18. Polyclonal antibodies generated according to the method of claim 9, 14, or 16.

19. A monoclonal antibody generated according to the method of claim 10, 15, or 17.

20. A monoclonal antibody that is immunologically reactive with the compound of claim 1 or 2.

21. An immunoassay method for the detection of anti-HIV antibodies comprising:

(a) coating a solid support with an effective amount of a compound according to claim 1 or 2 as an antigen; (b) adding a test sera diluted with a buffer, wherein anti-HIV antibodies in the test sera form a compound/antibody complex with said compound; (c) incubating the mixture at room temperature; and

(d) detecting the presence of said antibody/compound complex.

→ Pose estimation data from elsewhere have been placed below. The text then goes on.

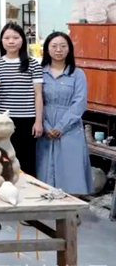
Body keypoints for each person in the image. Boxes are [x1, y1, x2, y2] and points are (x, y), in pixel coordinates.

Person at [36, 32, 92, 195]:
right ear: (47, 49)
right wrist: (45, 126)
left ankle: (70, 207)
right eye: (54, 46)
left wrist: (61, 127)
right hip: (45, 127)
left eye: (63, 46)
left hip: (70, 128)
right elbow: (36, 100)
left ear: (69, 49)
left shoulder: (78, 74)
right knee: (43, 171)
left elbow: (79, 103)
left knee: (70, 171)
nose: (58, 50)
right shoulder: (39, 72)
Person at [0, 23, 43, 178]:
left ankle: (28, 188)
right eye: (6, 38)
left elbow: (38, 94)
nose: (11, 41)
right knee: (2, 159)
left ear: (22, 41)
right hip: (2, 120)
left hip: (26, 120)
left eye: (15, 37)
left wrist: (38, 121)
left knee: (26, 160)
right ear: (1, 41)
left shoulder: (33, 64)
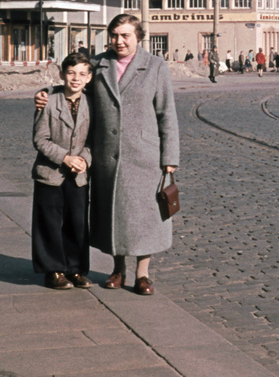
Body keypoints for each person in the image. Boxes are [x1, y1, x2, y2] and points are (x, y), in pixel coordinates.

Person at [35, 15, 179, 296]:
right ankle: (117, 270)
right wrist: (47, 92)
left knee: (144, 215)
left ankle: (142, 274)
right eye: (114, 35)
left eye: (125, 35)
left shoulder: (155, 66)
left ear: (138, 37)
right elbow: (75, 85)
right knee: (113, 212)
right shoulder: (99, 64)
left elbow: (167, 114)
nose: (119, 41)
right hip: (106, 154)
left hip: (144, 154)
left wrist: (169, 157)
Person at [32, 52, 93, 290]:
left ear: (89, 78)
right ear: (62, 75)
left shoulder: (92, 103)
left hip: (78, 174)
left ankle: (75, 269)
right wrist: (65, 158)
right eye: (70, 73)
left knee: (77, 223)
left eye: (81, 74)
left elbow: (94, 140)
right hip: (50, 173)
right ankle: (53, 269)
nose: (75, 79)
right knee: (49, 221)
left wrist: (84, 160)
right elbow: (40, 139)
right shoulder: (49, 101)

22. An immunoassay method according to claim 21 wherein step (d) comprises introducing a second known antibody capable of complexing with said anti-HIV antibody, wherein said second antibody is labeled with an enzyme, and adding a substrate which reacts with the enzyme to form a colored product.

23. An immunoassay method according to claim 21 wherein step (d) comprises introducing a second known antibody capable of complexing with said anti-HIV antibody, wherein said second antibody is labeled with a radioactive element.

24. An immunoassay method according to claim 21 wherein the compound/antibody complex is detectable as an agglutination.

25. A test kit for the detection of anti-HIV antibodies comprising: (a) a solid support; and

(b) an immunoabsorbant comprising a compound according to claim 1 or 2, coated onto said solid support.